Exercise data »
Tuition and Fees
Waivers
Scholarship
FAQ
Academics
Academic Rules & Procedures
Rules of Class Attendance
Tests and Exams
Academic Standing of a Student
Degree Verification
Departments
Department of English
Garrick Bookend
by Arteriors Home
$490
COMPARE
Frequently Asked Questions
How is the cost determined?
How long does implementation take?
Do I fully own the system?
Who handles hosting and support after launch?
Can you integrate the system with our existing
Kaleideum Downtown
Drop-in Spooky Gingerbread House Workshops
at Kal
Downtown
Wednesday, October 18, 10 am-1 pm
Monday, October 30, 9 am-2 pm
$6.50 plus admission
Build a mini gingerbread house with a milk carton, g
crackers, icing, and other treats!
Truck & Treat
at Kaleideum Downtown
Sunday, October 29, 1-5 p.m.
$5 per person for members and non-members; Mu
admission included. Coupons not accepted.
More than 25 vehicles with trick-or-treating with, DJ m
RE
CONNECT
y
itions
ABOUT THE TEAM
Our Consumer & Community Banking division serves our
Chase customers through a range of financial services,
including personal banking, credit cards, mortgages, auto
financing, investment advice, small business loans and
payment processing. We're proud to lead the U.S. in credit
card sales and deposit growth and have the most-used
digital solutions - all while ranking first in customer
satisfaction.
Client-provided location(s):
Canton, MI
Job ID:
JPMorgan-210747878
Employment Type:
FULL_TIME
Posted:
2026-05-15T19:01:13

Task objective » Taking the listing above, write all of it out exactly.

Reply »
Tuition and Fees
Waivers
Scholarship
FAQ
Academics
Academic Rules & Procedures
Rules of Class Attendance
Tests and Exams
Academic Standing of a Student
Degree Verification
Departments
Department of English
Garrick Bookend
by Arteriors Home
$490
COMPARE
Frequently Asked Questions
How is the cost determined?
How long does implementation take?
Do I fully own the system?
Who handles hosting and support after launch?
Can you integrate the system with our existing
Kaleideum Downtown
Drop-in Spooky Gingerbread House Workshops
at Kal
Downtown
Wednesday, October 18, 10 am-1 pm
Monday, October 30, 9 am-2 pm
$6.50 plus admission
Build a mini gingerbread house with a milk carton, g
crackers, icing, and other treats!
Truck & Treat
at Kaleideum Downtown
Sunday, October 29, 1-5 p.m.
$5 per person for members and non-members; Mu
admission included. Coupons not accepted.
More than 25 vehicles with trick-or-treating with, DJ m
RE
CONNECT
y
itions
ABOUT THE TEAM
Our Consumer & Community Banking division serves our
Chase customers through a range of financial services,
including personal banking, credit cards, mortgages, auto
financing, investment advice, small business loans and
payment processing. We're proud to lead the U.S. in credit
card sales and deposit growth and have the most-used
digital solutions - all while ranking first in customer
satisfaction.
Client-provided location(s):
Canton, MI
Job ID:
JPMorgan-210747878
Employment Type:
FULL_TIME
Posted:
2026-05-15T19:01:13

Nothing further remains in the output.